[Dataset rows]
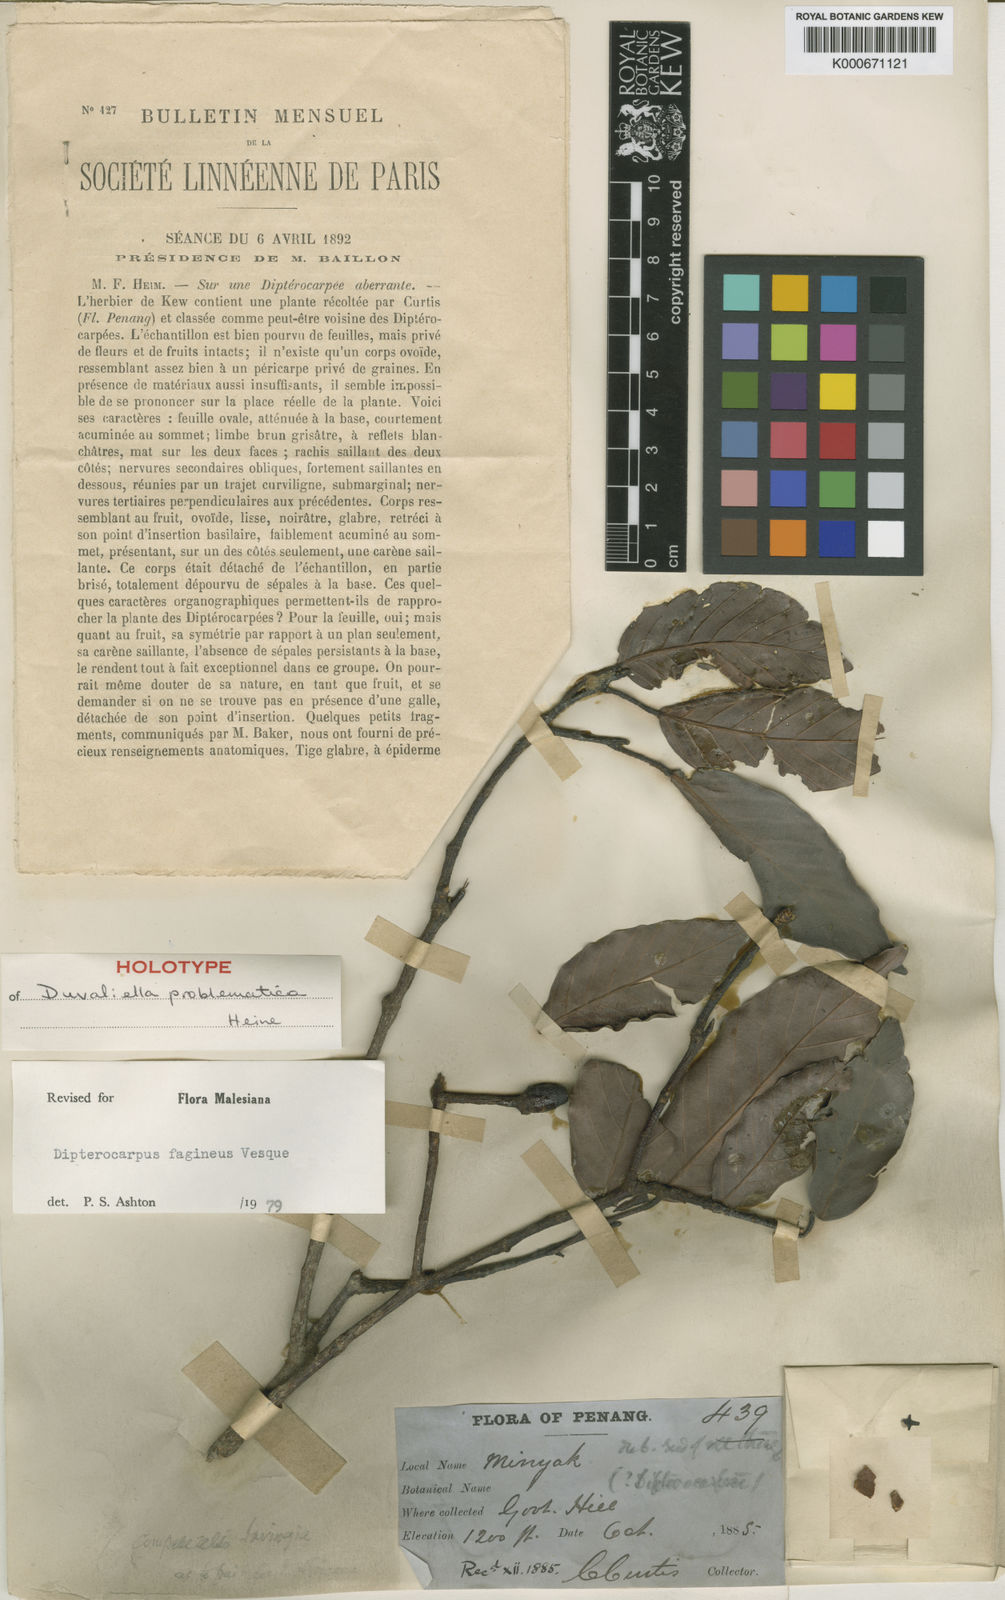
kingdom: Plantae
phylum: Tracheophyta
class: Magnoliopsida
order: Malvales
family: Dipterocarpaceae
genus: Dipterocarpus
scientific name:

WHAT TO WORK ON: Put every line of the records above into a numbered list, omitting blank lines and the pictures.

WRITTEN SOLUTION:
1. kingdom: Plantae
2. phylum: Tracheophyta
3. class: Magnoliopsida
4. order: Malvales
5. family: Dipterocarpaceae
6. genus: Dipterocarpus
7. scientific name:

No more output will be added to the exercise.